TASK STATEMENT:
Note each line in the data below that holds "lines", and copy it.

PROVIDED DATA:
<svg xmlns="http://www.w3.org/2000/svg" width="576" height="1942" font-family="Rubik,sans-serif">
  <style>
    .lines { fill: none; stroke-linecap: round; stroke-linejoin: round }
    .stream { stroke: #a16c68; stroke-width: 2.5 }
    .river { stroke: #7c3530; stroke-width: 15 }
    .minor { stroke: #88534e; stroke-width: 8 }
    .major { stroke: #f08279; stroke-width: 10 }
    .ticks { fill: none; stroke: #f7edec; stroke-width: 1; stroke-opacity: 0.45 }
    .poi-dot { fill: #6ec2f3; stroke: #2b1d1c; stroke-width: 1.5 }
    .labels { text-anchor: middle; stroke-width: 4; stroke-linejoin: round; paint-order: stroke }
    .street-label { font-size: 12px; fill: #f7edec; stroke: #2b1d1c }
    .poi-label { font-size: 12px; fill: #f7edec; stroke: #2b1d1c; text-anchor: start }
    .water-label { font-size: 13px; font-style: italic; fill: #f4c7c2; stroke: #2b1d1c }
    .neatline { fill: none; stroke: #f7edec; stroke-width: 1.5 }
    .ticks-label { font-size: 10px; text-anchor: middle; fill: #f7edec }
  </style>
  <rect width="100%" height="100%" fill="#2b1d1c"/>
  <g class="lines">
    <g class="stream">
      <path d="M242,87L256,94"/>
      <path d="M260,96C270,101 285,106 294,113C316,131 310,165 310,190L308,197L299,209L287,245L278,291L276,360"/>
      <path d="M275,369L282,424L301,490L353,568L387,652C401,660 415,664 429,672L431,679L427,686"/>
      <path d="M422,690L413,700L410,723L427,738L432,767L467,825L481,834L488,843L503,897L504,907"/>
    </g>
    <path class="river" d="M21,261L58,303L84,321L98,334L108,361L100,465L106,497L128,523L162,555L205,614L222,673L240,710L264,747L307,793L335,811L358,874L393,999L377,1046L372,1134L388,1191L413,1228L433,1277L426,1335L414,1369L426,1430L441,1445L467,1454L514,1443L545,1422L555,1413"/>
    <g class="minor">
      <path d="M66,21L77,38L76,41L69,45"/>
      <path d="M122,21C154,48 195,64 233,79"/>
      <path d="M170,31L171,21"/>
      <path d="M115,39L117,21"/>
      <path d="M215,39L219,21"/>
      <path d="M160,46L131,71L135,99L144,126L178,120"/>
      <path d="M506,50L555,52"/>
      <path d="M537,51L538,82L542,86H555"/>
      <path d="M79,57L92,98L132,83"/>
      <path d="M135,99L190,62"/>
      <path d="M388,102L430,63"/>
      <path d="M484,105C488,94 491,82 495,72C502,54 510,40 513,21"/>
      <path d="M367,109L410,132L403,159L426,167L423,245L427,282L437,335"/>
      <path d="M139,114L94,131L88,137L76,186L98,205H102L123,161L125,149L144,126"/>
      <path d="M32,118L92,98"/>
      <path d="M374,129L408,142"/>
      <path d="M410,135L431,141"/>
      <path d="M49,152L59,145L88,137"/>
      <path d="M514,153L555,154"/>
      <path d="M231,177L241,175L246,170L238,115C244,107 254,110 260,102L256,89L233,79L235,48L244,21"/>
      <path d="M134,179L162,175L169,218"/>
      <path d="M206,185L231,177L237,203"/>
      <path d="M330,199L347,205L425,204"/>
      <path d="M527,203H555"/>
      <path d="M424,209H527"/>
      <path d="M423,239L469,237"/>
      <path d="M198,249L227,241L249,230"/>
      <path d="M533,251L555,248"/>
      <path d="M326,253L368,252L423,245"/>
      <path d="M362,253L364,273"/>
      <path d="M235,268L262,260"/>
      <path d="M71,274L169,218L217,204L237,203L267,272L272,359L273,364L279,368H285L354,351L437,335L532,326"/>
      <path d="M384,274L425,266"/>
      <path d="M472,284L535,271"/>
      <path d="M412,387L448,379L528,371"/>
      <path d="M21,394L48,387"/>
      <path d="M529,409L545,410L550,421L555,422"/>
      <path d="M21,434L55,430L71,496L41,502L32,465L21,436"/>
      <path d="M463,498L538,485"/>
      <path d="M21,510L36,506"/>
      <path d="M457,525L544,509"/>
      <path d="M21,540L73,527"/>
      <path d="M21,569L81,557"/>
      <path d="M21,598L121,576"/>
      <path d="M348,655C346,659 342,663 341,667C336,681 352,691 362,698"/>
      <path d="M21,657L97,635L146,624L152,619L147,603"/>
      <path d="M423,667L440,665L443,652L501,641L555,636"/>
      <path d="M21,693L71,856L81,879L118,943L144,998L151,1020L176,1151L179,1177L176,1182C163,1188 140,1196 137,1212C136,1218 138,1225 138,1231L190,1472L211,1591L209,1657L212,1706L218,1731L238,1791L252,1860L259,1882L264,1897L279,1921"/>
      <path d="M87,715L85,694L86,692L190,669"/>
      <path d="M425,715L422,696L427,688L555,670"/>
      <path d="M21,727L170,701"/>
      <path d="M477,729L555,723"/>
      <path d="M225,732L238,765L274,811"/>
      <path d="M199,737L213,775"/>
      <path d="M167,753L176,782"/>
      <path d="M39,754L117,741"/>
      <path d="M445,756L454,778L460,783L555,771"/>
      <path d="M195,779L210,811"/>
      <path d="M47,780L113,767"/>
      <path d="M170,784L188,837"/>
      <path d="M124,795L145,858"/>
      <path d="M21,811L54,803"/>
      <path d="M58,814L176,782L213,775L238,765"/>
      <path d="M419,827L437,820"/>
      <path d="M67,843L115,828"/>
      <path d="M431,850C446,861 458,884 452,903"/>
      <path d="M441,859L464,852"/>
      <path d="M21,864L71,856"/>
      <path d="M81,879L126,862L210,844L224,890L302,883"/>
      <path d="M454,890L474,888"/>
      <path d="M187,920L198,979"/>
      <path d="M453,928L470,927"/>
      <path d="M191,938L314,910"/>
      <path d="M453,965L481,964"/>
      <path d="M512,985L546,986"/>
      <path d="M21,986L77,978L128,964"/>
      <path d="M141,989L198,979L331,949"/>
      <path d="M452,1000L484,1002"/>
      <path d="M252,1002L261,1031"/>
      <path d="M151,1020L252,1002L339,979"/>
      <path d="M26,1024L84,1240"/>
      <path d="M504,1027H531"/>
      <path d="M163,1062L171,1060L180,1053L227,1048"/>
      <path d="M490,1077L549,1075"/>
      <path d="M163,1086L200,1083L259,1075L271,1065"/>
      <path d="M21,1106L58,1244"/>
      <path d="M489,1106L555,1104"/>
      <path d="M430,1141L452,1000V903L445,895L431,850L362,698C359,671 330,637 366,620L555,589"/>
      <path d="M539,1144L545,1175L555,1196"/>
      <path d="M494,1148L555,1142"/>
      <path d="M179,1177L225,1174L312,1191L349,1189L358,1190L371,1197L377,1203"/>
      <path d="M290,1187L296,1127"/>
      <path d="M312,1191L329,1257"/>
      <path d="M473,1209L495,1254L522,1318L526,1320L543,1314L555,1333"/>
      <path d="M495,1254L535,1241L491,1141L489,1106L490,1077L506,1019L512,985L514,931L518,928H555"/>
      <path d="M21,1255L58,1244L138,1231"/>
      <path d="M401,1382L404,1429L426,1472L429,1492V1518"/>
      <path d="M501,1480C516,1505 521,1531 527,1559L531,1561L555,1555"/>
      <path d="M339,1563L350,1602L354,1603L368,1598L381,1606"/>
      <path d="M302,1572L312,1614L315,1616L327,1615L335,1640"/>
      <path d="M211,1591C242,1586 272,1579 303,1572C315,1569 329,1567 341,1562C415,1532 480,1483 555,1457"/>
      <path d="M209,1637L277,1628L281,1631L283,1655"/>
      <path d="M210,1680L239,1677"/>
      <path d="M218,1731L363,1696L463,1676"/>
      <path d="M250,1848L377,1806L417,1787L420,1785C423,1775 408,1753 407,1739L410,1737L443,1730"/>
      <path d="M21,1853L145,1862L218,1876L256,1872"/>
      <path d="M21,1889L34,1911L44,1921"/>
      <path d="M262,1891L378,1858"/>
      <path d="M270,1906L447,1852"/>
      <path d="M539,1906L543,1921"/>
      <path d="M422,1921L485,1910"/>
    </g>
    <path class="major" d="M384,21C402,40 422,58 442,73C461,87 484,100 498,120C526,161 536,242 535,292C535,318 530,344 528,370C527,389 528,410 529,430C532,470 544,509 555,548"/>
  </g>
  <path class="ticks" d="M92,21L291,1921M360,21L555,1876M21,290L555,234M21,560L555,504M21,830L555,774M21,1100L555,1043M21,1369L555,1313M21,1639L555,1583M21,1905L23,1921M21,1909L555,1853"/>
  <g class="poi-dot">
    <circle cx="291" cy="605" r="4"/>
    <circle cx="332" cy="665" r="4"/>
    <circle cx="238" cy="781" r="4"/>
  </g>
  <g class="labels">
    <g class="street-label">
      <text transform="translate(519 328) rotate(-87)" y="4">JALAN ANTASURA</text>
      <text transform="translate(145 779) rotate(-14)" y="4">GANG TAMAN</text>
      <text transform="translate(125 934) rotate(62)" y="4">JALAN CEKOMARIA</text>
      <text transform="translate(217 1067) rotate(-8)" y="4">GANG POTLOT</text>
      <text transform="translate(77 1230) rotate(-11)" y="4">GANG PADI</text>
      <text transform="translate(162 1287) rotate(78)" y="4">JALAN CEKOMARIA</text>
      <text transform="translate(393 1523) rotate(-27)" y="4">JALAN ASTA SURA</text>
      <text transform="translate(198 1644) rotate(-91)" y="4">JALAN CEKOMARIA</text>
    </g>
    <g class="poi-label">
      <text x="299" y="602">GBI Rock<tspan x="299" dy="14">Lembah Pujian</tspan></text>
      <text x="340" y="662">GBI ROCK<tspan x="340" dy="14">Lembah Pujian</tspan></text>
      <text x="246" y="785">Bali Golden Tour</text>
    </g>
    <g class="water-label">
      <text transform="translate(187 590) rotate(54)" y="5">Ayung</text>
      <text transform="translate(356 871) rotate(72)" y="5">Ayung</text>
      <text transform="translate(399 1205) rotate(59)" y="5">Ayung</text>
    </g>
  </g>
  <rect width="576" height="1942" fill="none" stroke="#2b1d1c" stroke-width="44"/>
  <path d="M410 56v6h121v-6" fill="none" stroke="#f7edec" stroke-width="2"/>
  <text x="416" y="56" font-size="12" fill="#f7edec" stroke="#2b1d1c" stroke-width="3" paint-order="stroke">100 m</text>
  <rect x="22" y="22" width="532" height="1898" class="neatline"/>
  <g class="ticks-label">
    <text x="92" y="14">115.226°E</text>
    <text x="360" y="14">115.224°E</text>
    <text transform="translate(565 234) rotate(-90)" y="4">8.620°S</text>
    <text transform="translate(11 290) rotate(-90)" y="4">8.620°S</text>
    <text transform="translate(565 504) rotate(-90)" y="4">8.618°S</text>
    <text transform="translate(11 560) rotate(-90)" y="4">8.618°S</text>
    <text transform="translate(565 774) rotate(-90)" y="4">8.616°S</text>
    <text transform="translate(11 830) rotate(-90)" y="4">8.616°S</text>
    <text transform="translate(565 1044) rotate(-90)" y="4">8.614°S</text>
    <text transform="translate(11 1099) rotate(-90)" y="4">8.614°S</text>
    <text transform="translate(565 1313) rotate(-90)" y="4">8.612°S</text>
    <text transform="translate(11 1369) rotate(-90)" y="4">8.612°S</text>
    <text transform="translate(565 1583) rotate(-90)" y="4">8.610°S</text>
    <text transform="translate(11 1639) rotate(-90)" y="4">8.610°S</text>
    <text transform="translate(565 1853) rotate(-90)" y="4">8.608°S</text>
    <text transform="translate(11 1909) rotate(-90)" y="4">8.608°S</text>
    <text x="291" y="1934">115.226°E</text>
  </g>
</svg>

==

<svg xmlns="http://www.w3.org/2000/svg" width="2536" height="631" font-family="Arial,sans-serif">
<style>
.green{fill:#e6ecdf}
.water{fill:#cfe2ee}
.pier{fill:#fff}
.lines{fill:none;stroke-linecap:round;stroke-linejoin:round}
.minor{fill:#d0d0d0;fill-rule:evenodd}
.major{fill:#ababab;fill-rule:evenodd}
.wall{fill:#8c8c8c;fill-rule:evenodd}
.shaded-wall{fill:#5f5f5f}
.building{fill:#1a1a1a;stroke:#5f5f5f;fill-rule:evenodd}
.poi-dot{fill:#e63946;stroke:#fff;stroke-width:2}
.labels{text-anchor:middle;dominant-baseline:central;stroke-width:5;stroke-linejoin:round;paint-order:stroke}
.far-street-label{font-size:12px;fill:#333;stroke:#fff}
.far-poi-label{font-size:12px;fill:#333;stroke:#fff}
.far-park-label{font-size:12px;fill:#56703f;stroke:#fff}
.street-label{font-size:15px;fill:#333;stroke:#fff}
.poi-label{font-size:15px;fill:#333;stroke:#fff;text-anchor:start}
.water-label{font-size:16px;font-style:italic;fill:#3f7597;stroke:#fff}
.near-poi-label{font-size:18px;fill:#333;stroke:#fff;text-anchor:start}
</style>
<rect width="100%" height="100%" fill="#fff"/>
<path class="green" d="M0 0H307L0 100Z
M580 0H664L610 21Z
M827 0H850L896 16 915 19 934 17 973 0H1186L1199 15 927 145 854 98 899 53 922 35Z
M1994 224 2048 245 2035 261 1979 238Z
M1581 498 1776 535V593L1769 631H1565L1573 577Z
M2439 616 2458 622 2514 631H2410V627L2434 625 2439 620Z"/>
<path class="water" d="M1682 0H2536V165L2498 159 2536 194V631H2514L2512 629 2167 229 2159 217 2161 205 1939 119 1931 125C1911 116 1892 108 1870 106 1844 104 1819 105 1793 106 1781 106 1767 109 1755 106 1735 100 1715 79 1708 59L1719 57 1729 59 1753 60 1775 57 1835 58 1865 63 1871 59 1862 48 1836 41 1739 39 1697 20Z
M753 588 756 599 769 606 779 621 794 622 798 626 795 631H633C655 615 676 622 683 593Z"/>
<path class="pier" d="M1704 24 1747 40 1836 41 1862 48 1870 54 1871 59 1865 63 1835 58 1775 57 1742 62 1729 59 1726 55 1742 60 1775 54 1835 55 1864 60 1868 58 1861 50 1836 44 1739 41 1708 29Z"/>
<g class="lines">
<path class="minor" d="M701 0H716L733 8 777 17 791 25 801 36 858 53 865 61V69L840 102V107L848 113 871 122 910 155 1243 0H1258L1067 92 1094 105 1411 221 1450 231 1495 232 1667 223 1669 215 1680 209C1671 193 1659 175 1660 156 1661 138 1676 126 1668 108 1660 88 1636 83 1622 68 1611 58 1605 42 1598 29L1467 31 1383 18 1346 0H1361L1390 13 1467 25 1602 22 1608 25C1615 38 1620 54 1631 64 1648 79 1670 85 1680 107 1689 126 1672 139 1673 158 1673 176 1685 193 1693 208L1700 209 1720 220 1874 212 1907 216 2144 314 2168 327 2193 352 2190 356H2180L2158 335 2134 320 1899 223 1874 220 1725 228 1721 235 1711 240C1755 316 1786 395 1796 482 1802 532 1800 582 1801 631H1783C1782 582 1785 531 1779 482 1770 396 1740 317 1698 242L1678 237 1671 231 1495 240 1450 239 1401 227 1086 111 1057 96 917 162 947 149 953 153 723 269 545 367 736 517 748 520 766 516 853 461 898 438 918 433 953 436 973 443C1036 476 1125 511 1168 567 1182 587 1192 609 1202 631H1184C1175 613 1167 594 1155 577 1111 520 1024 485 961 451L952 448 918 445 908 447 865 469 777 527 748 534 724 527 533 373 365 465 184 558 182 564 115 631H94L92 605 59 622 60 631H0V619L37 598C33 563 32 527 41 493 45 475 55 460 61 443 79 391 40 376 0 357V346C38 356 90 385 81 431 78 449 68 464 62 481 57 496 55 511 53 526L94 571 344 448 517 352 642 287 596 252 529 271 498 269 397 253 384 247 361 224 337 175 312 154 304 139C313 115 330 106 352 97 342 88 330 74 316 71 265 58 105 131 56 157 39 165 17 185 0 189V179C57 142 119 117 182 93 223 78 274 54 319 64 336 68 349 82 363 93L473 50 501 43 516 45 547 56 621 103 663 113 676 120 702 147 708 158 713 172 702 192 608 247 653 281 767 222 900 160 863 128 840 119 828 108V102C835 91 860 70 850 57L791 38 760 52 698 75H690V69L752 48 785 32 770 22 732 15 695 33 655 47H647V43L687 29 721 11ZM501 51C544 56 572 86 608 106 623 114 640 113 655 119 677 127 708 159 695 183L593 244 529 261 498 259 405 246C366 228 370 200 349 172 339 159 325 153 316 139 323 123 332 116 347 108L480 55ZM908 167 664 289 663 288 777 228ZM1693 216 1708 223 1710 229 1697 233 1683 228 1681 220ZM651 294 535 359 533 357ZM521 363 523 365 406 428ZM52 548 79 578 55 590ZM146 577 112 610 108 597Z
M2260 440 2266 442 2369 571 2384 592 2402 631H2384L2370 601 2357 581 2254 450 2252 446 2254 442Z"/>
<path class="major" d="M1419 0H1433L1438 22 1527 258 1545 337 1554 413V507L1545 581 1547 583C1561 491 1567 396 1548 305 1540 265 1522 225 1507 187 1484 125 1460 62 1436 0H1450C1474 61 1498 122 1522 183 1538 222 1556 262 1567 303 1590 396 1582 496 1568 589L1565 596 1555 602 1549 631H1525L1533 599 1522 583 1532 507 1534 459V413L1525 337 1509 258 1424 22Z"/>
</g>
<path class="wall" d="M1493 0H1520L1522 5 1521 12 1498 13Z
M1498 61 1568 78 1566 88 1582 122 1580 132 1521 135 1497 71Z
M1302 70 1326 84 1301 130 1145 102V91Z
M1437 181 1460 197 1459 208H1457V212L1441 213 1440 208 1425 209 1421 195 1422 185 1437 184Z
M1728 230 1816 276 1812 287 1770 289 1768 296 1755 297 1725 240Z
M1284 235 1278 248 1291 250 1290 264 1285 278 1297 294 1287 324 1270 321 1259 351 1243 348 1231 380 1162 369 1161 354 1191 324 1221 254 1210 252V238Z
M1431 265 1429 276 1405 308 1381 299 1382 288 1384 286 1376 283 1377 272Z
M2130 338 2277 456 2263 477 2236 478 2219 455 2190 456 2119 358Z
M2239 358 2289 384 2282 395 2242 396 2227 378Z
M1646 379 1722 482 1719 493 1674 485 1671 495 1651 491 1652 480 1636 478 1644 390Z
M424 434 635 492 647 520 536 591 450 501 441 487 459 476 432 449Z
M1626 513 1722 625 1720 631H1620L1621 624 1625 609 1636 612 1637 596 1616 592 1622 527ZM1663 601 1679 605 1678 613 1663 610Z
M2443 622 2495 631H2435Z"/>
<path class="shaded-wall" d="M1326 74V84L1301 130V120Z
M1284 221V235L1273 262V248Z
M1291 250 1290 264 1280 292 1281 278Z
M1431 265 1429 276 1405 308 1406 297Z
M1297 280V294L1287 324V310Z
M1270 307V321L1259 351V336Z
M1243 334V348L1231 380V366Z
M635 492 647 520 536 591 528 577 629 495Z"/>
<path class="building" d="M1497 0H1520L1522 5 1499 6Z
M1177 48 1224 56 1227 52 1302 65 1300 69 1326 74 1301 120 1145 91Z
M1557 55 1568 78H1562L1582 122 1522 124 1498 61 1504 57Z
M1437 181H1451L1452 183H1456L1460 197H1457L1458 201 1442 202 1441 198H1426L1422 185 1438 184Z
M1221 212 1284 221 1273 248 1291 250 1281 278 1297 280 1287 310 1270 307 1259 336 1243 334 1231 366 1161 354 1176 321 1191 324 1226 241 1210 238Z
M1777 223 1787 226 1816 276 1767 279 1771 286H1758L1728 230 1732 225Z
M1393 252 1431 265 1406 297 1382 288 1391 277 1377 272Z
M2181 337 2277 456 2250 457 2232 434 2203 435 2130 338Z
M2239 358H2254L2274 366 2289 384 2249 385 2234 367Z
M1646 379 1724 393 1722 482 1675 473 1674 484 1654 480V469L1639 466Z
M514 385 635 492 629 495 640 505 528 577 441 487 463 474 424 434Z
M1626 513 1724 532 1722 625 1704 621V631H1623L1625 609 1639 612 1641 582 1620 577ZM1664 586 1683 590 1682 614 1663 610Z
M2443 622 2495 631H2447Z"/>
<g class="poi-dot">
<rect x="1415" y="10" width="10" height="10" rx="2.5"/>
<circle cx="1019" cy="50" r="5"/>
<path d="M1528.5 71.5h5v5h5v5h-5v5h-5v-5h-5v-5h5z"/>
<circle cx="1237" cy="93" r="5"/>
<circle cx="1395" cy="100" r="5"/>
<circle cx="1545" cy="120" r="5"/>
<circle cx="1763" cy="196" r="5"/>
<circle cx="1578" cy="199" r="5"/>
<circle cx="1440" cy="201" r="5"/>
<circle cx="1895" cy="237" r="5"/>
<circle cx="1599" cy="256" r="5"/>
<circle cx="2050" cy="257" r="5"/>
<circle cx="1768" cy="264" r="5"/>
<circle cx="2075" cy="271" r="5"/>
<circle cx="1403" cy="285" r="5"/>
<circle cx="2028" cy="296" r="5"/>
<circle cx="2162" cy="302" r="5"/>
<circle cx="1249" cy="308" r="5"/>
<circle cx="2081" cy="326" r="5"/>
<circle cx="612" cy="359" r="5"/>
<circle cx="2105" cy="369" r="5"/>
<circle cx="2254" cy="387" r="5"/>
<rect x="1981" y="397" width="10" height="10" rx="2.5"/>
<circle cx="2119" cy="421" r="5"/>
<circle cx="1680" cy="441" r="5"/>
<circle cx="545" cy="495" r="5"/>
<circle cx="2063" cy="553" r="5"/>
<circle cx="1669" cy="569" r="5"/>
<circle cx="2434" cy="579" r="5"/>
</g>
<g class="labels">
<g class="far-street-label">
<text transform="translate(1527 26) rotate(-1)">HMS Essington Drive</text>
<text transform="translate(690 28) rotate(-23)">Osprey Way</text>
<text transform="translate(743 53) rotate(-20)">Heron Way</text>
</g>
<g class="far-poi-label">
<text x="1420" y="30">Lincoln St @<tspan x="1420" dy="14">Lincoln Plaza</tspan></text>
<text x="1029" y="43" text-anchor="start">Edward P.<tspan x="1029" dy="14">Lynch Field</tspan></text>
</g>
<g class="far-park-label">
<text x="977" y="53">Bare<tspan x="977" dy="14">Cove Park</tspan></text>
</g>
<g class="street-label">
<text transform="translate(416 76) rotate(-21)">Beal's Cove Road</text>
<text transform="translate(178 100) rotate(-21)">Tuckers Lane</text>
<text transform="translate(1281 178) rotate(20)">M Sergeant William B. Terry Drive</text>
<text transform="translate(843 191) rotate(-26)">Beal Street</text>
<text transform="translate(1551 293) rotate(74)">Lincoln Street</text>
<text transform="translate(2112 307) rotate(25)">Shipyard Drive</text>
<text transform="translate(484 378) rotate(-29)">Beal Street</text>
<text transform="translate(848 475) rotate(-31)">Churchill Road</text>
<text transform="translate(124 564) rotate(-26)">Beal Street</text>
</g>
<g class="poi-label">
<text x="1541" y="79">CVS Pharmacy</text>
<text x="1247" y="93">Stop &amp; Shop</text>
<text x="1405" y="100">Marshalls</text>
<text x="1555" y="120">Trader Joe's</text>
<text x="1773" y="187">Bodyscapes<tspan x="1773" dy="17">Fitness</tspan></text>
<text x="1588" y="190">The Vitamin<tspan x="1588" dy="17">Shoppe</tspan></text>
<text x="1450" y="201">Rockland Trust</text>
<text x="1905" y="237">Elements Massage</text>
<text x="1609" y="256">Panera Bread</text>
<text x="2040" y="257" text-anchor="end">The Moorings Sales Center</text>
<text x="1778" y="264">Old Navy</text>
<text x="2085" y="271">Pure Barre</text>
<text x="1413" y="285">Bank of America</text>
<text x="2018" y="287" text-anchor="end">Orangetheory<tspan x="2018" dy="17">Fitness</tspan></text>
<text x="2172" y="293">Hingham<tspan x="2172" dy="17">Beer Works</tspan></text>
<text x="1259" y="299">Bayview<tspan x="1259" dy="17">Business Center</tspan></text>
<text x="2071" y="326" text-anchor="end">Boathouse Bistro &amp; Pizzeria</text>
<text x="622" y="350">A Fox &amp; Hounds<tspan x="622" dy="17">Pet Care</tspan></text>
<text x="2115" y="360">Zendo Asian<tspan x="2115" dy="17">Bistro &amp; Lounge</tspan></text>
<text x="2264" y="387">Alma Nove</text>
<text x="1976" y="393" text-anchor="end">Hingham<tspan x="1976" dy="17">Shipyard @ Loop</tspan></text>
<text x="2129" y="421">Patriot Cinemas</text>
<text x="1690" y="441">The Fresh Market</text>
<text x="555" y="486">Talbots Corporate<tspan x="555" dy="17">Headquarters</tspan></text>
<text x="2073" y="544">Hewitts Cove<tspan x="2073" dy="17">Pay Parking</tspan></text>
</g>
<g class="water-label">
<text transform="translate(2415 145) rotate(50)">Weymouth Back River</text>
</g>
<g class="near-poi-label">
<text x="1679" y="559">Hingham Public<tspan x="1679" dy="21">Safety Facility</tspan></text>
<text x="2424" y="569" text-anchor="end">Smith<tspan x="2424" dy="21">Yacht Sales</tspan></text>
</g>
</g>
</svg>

WRITTEN REPLY:
    .lines { fill: none; stroke-linecap: round; stroke-linejoin: round }
  <g class="lines">
.lines{fill:none;stroke-linecap:round;stroke-linejoin:round}
<g class="lines">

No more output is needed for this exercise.